Le problème : vous avez une bonne chance d’être cru si vous affirmez des choses invraisemblables mais qui pointent avec aplomb là où est le bien, et où est le mal. La vidéo « Hold up », qui se veut un documentaire (« docu-menteur », selon un observateur) et a été très regardée, est une collection de tels messages non fondés mais simplistes.

Or, la vie, le monde, sont marqués par la complexité - comme cherche depuis des décennies à le faire comprendre Edgar Morin. Mais ce qui est complexe perturbe notre tranquillité d’esprit.
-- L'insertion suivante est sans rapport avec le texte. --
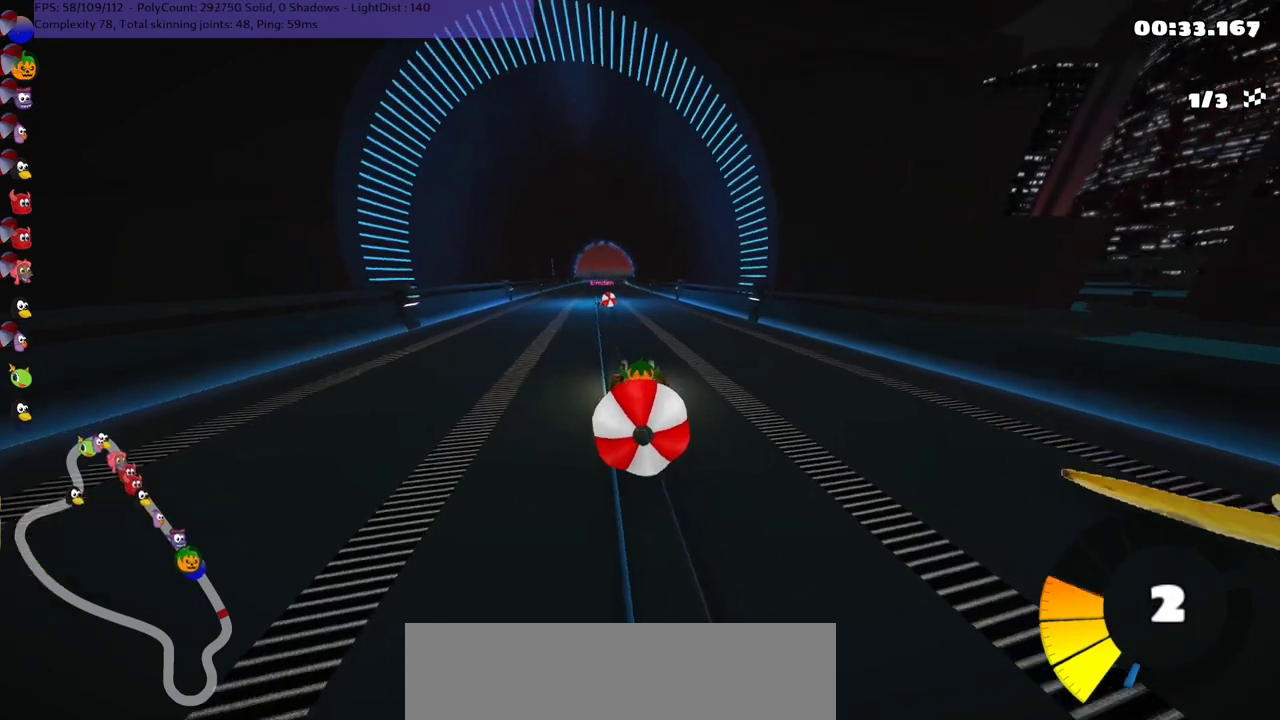
{"keys": ["up"], "events": [[133, "down", "up"], [133, "right", "down"], [133, "up", "down"], [367, "down", "down"], [433, "right", "up"], [433, "up", "up"], [467, "down", "up"], [467, "up", "down"]]}
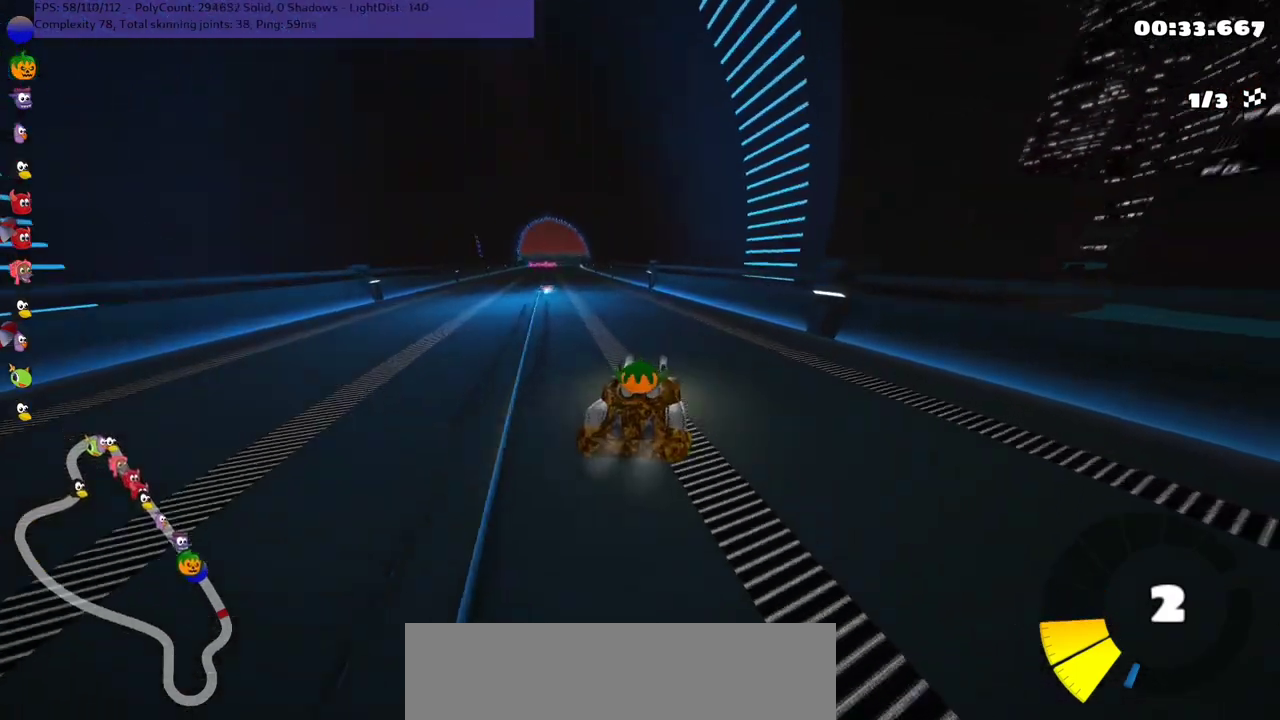
{"keys": ["left", "m", "right", "up"], "events": [[133, "left", "down"], [200, "m", "down"], [400, "left", "up"], [400, "right", "down"], [467, "left", "down"]]}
Exemple d’actualité, la vaccination anti-covid. Tous les avis entendus vont dans le sens d'une non-obligation de se vacciner (je suis sûr que c’est juste - j'ai été instrumental dans l'abrogation dans le canton de Vaud de la dernière vaccination obligatoire - celle contre la diphtérie, avant d'entrer à l'école). Mais une initiative étonnante est lancée pour ancrer cette non-obligation dans la Constitution. Comme s’il fallait contrer une machination imminente. Tempête dans un verre d'eau à la suisse… Les initiants prétendent notamment interdire tout traitement différent de personnes qui refusent la vaccination. A première vue une demande raisonnable. Mais... si une compagnie aérienne exige des passagers qu'ils soient vaccinés, ou si un Etat étranger l'impose aux personnes arrivant sur son territoire pour vacances, comment la Confédération s'y opposerait-elle ?

S'il s'agit d'éviter, sur la base de données fiables, que des non-vaccinés mettent sérieusement en danger les autres, ces mesures "discriminantes" auront une logique.  La vie en société requiert de trouver un équilibre adéquat entre droits et devoirs des citoyens. Là encore, il importe que des informations compréhensibles soient disponibles - et bien communiquées.